The theme of this year’s International Women’s Day is #BalanceforBetter to promote a more gender balanced world. 100 years on from some women getting to vote in UK General Elections the argument for equality is still being made. We stand on the shoulders of those courageous and indomitable women who came before us.
Women like Dr Mary McNeill who worked in hospitals in Serbia, Palestine, India and East Africa. This amazing woman made an outstanding contribution to her profession and to the campaign for women’s suffrage.
Mary Lauchline McNeill was born on the 27th of September 1874 to Janet Jean Dewar and Daniel McNeill. Her mother was the daughter of a Free Church Minister in Lochaber and sister to Dr Dewar, St Margaret’s Hope, Orkney. Mary’s father, Daniel McNeill had originally studied medicine but was a Minister in Holm Orkney.
Mary was the second oldest in a family of 12 who were to face tragedy when their mother died in 1897. Daniel McNeill was a warm hearted man with that strange Scottish mixture of science based logic and love of Celtic folklore. He was impulsive, emotional with a great sense of fun and like all his children – he loved music.
The McNeill’s believed in educating their children and after childhood education in Orkney Mary was sent to Milne’s School, Fochabers for her secondary education. This was one clever lassie who came 1st in the Aberdeen local examinations. Mary spent a year in Germany and a further year in Switzerland studying music and languages.
Her tertiary education was at Glasgow University where she graduated in medicine in 1905 M.B. Ch. B. After working as an assistant to a doctor in London Mary returned to Holm to practice medicine in Orkney.
Mary became very active in the Orcadian Woman’s Suffrage Society which was established in 1909. The Orkney McNeill’s took a leading role in the cause of women’s suffrage both in Orkney and nationally. Mary often led discussions at the regular public meetings that were held. The Orcadian suffragists were not solely interested in votes for women but in wider issues of equality of pay and social reform.
Perhaps Mary would have stayed in Orkney pursing her medical practice in the islands but the outbreak of war took her off to Leicester where she took over from her doctor brother, Captain David McNeill, called up for war service with the army medical corps.
The British Army had rejected the offer of Dr Elsie Inglis to establish military hospitals.
Undaunted, Dr Inglis offered the service to both the French and Serbian Allies who welcomed the work of the Scottish Women’s Hospitals (SWH).
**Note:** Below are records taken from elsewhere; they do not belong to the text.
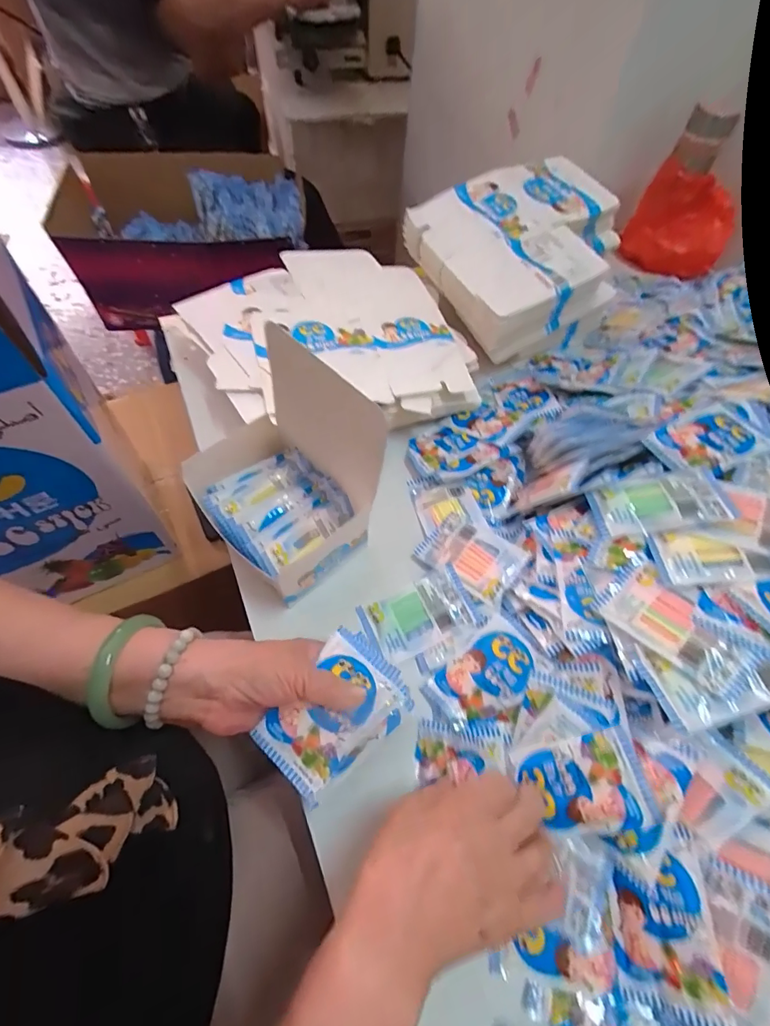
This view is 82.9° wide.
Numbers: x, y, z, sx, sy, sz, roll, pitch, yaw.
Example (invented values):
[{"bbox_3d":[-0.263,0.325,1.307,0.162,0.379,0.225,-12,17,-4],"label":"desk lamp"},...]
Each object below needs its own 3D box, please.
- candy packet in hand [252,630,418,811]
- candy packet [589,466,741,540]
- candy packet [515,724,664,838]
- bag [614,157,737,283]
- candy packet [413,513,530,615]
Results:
[{"bbox_3d":[-0.038,0.152,0.337,0.079,0.024,0.109,41,66,18],"label":"candy packet in hand"},{"bbox_3d":[0.239,-0.009,0.385,0.101,0.014,0.065,-11,44,17],"label":"candy packet"},{"bbox_3d":[0.152,0.208,0.330,0.083,0.009,0.063,-27,64,15],"label":"candy packet"},{"bbox_3d":[0.463,-0.449,0.691,0.152,0.120,0.076,34,63,14],"label":"bag"},{"bbox_3d":[0.085,0.044,0.436,0.097,0.005,0.065,33,74,29],"label":"candy packet"}]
Dr Mary McNeill served in the SWH in Northern France, Salonika and Serbia.
The conditions in Serbia were appalling. Not only were Serbian forces engaged in a retreat and advance cycle of warfare there was also a huge humanitarian tragedy unfolding as civilians were caught up in the carnage. Disease and starvation most likely killed more people than actual direct military conflict.
For her heroic work in both Serbia and France Dr Mary McNeill was awarded the Médaille des Epidémies (en vermeil) and The Order of St Sava – the Serbian Red Cross medal. In addition to these two honours she received The Douseaus War Service Victory Medal.
In 1922 when the SWH was wound up its remaining funds were used to set up the Elsie Inglis Memorial Maternity Hospital. It opened in July 1925 with 20 beds and closed in 1988. It was sold off and reopened as a private nursing home. It subsequently was divided up into apartments and care units.
After World War 1 Dr Mary McNeill assisted Dr Torrance at the Scottish Mission Hospital, Tiberias, Palestine. From there Mary spent 3 years working in Bhandara, Central Provence, India.
Returning home , Mary accompanied her sister Margaret, who was going blind, on a trip to Europe. This included Lourdes, France and Rome, Italy for the winter. On the 18th of February 1925 the two sisters had a private audience with Pope Pius XI. It was not long after this that Dr Mary McNeil, brought up as a Presbyterian, converted to Catholicism.
Dr Mary MacNeill’s final years as a doctor were spent in a lonely medical outpost in Kamuli, Busogaland, Uganda. This was a hospital founded in 1914 by The Little Sisters of St. Francis. She was their first doctor. It is still there caring for patients regardless of race or religion.
Dr Mary McNeill died on the 10th of June 1928 having succumbed to typhoid. She had packed into her life of over half a century an amazing contribution to the health and wellbeing of others. Her selfless courage helping others in the most extreme conditions imaginable makes her a truly heroic figure.